NEWS STORY: Clinton’s China trip changes few minds among religious leaders

c. 1998 Religion News Service WASHINGTON _ American religious leaders split along generally predictable lines in assessing President Clinton’s performance during his recently concluded trip to China and the human rights comments he made there. Comments by conservative religious broadcaster Pat Robertson provided the only surprise. Clinton’s nine-day visit ended Friday (July 3). While there, […]

c. 1998 Religion News Service

WASHINGTON _ American religious leaders split along generally predictable lines in assessing President Clinton’s performance during his recently concluded trip to China and the human rights comments he made there. Comments by conservative religious broadcaster Pat Robertson provided the only surprise.

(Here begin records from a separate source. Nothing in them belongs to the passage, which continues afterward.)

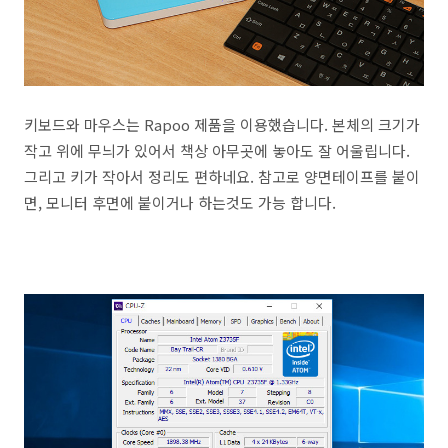
키보드와 마우스는 Rapoo 제품을 이용했습니다. 본체의 크기가
작고 위에 무늬가 있어서 책상 아무곳에 놓아도 잘 어울립니다.
그리고 키가 작아서 정리도 편하네요. 참고로 양면테이프를 붙이
면, 모니터 후면에 붙이거나 하는것도 가능 합니다.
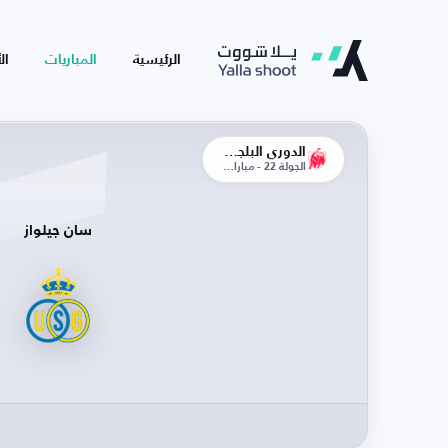
الرئيسية
المباريات
ال
الدوري البلجيكي
الجولة 22 - مباراة الإياب
سان جيلواز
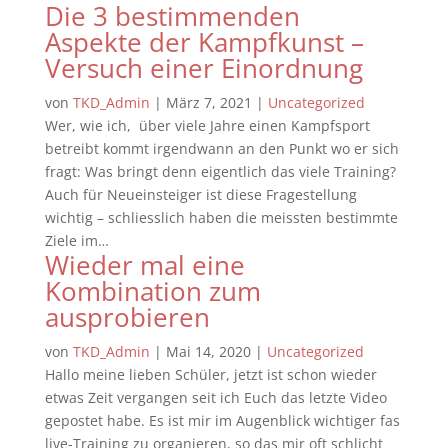
Die 3 bestimmenden
Aspekte der Kampfkunst –
Versuch einer Einordnung
von
TKD_Admin
|
März 7, 2021
|
Uncategorized
Wer, wie ich, über viele Jahre einen Kampfsport
betreibt kommt irgendwann an den Punkt wo er sich
fragt: Was bringt denn eigentlich das viele Training?
Auch für Neueinsteiger ist diese Fragestellung
wichtig – schliesslich haben die meissten bestimmte
Ziele im…
Wieder mal eine
Kombination zum
ausprobieren
von
TKD_Admin
|
Mai 14, 2020
|
Uncategorized
Hallo meine lieben Schüler, jetzt ist schon wieder
etwas Zeit vergangen seit ich Euch das letzte Video
gepostet habe. Es ist mir im Augenblick wichtiger fas
live-Training zu organieren, so das mir oft schlicht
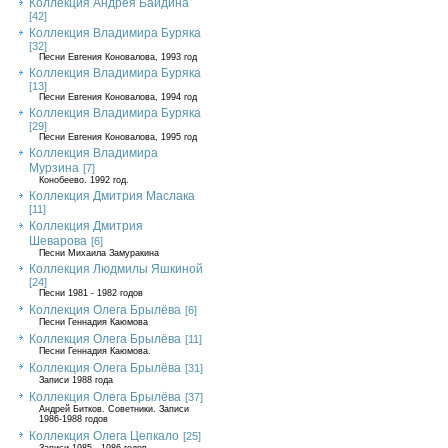
Коллекция Андрея Байдина
[42]
Коллекция Владимира Буряка
[32]
Песни Евгения Коновалова, 1993 год
Коллекция Владимира Буряка
[13]
Песни Евгения Коновалова, 1994 год
Коллекция Владимира Буряка
[29]
Песни Евгения Коновалова, 1995 год
Коллекция Владимира
Мурзина
[7]
Конобеево. 1992 год.
Коллекция Дмитрия Маслака
[11]
Коллекция Дмитрия
Шеварова
[6]
Песни Михаила Замуракина
Коллекция Людмилы Яшкиной
[24]
Песни 1981 - 1982 годов
Коллекция Олега Брылёва
[6]
Песни Геннадия Каюмова
Коллекция Олега Брылёва
[11]
Песни Геннадия Каюмова.
Коллекция Олега Брылёва
[31]
Записи 1988 года
Коллекция Олега Брылёва
[37]
Андрей Битков. Советники. Записи
1986-1988 годов
Коллекция Олега Цепкало
[25]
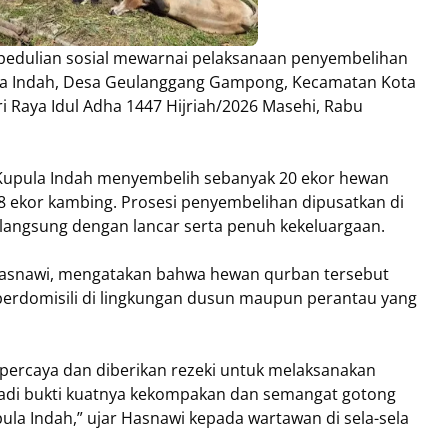
edulian sosial mewarnai pelaksanaan penyembelihan
a Indah, Desa Geulanggang Gampong, Kecamatan Kota
i Raya Idul Adha 1447 Hijriah/2026 Masehi, Rabu
Kupula Indah menyembelih sebanyak 20 ekor hewan
n 8 ekor kambing. Prosesi penyembelihan dipusatkan di
langsung dengan lancar serta penuh kekeluargaan.
Hasnawi, mengatakan bahwa hewan qurban tersebut
erdomisili di lingkungan dusun maupun perantau yang
dipercaya dan diberikan rezeki untuk melaksanakan
jadi bukti kuatnya kekompakan dan semangat gotong
a Indah,” ujar Hasnawi kepada wartawan di sela-sela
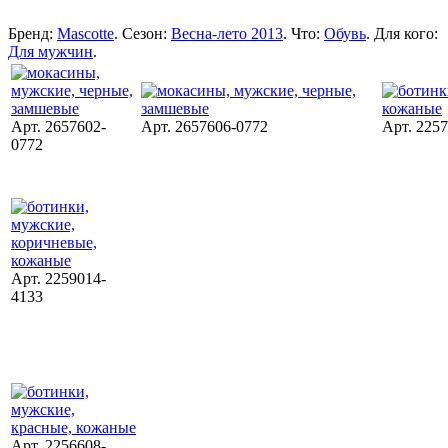
Бренд:
Mascotte
. Сезон:
Весна-лето 2013
. Что:
Обувь
. Для кого:
Для мужчин
.
Арт. 2657602-
Арт. 2657606-0772
Арт. 225
0772
Арт. 2259014-
4133
Арт. 2256608-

Clinton’s nine-day visit ended Friday (July 3). While there, the president _ speaking to students at Beijing University and the Chinese public via a live television broadcast _ called personal freedom the”mandate of the new century”and a requisite for human and economic development.


Those and other such comments drew reluctant praise Tuesday (July 7) from the president’s Republican congressional opponents. Senate Majority Leader Trent Lott, R-Miss. _ while critical of Clinton for his remarks on Taiwan _ said the human rights comments should gain support in the Congress for the president’s effort to again gain”most favored nation”trading status for China.

American religious opinion on U.S. policy toward China is split.

Moderate and liberal groups tend to support Clinton’s belief that full U.S. engagement tempered by diplomatically acceptable criticism of the often harsh limitations Beijing imposes on religious and political freedoms is the best way to encourage greater democracy in China.

More conservative groups tend to be highly critical of White House China policy, saying trade issues have been elevated above basic human rights and that Chinese Christians who buck their government’s rigid rules on religious expression are among those most persecuted by Beijing. These groups have urged Clinton to be more forceful in his condemnation of Chinese policies.

Assessments of the Clinton China trip generally split along those lines.

For example, Victor Hsu, the National Council of Churches’ director for east Asia and the Pacific, called Clinton’s visit”quite successful.”The NCC, which has 34 mainline Protestant and Orthodox Christian member denominations, has consistently supported the president’s China policy, arguing additional confrontation would create a backlash in China that would most impact the very religious believers and political dissidents conservative critics say must be helped.”Whether one likes it or not, China is a major power with great influence in the world. It is very important for us to keep talking to China regardless of the issue,”said Hsu.”A policy of constructive engagement is best. There is nothing to be gained by second-guessing what the president might have said better.” Hsu said Clinton’s June 28 visit to a Beijing Protestant church for Sunday services”did a lot of good”for religious expression in China because”it showed the Chinese that this is not opposed by the government.” However, the Family Research Council’s Gary Bauer, one of Clinton’s most vocal conservative Christian critics, said the trip”overall continues a failed policy …. For example, during his televised press conference with (Chinese President Jiang Zemin), Clinton continually said `we feel one way about this and you feel another way.'”It had a tone as if there were only minor differences of perspective instead of major differences concerning the nature of man and where our liberty comes from,”Bauer said.

Bauer also insisted that the criticism leveled at Clinton by conservatives in advance of his trip prodded the president to say as much as he did about religious and political rights while in China.

The only agreement between Bauer and Hsu was over Taiwan. While in China, Clinton appeared to back away from longstanding U.S. commitments to Taiwan, although the administration has since said it did not. China regards Taiwan as a renegade province.

Both Bauer and Hsu, who was born in Taiwan, said Clinton had hurt Taiwan’s international standing.


Despite his frequent verbal attacks on Clinton, Robertson agreed with religious moderates on the president’s China trip, going so far as to criticize Bauer by name in a Wall Street Journal column. The column ran June 30, while Clinton was still in China.

Calling Bauer’s position isolationist, Robertson said it was”not moral, neither is it realistic. China is simply too big, too important and too powerful to wish away.”Robertson said”helping China reform from within”through full engagement is the”truly moral position.””Leaving a billion people in spiritual darkness punishes not the Chinese government but the Chinese people. The only way to pursue morality is to engage China fully and openly as a friend,”Robertson said.

In an interview, Bauer said he did not advocate isolating China.”This is not about isolating China, but about the terms of engagement with China,”he said.